Change Data Capture (CDC) is a data integration technique that captures row-level changes from operational databases in near-real-time by reading the database's transaction log (called the Write-Ahead Log, or WAL, in PostgreSQL; the binlog in MySQL). Instead of periodically querying the source database for changed records (slow, expensive, misses deletes), CDC monitors the WAL — the same log the database itself uses for crash recovery — and publishes each committed INSERT, UPDATE, or DELETE as a structured change event.
CDC is the key technology enabling the transition from batch ETL (where lakehouse data is hours or days old) to near-real-time lakehouse analytics (where data is seconds or minutes old). For business use cases requiring current operational data — inventory levels, real-time order status, live customer activity — CDC is the pipeline pattern that makes the lakehouse competitive with direct database queries for freshness.
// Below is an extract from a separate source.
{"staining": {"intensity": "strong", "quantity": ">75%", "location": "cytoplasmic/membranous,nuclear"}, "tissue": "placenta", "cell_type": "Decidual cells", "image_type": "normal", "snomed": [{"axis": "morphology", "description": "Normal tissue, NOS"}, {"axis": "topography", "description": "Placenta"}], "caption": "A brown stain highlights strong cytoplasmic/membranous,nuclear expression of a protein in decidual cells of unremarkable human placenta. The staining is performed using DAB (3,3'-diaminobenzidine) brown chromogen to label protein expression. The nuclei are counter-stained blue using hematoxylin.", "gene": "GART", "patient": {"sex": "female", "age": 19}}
CDC Architecture: Debezium → Kafka → Flink → Iceberg
The standard lakehouse CDC architecture has four components:
- Debezium: Connects to source databases (PostgreSQL, MySQL, etc.) as a logical replication client. Reads WAL entries and publishes change events (before/after row images plus change type: INSERT/UPDATE/DELETE) to Kafka topics in Debezium JSON or Avro format.
- Apache Kafka: The durable, scalable message queue that buffers change events between Debezium and downstream consumers. Provides fault tolerance and allows multiple consumers (Flink, other processors) to read the same events independently.
- Apache Flink: Reads Debezium events from Kafka using the flink-cdc-connectors library. Applies transformations (optional). Writes to Iceberg using the Flink Iceberg sink in UPSERT mode — INSERTs become new rows, UPDATE/DELETE become equality delete files.
- Apache Iceberg: The destination Silver table maintains current-state records. V2 equality delete files record deleted/updated rows; compaction periodically merges these into CoW data files for read performance.

CDC and Iceberg V2 DML
CDC pipelines require Apache Iceberg V2 table format support for UPDATE and DELETE operations:
- Inserts: New records from CDC are appended as new data files using standard Iceberg append operations
- Updates: CDC updates generate an equality delete file (marking the old row as deleted by its primary key) plus a new data file (the updated row) — this is Merge-on-Read semantics
- Deletes: CDC deletes generate equality delete files marking the deleted row's primary key
The accumulation of equality delete files over time requires periodic compaction to merge them into CoW data files for read performance. Without compaction, queries on heavily updated Silver tables must read many delete files to determine current row state.

Summary
Change Data Capture is the data integration technology that makes the data lakehouse competitive with operational databases for data freshness. The Debezium → Kafka → Flink → Iceberg pipeline delivers near-real-time data from operational source databases into governed, analytically optimized Silver Iceberg tables — without the latency of batch ETL windows or the performance impact of direct database queries. Combined with compaction for read performance and Dremio's query engine for BI analytics, CDC-fed Iceberg tables close the gap between operational and analytical data to seconds.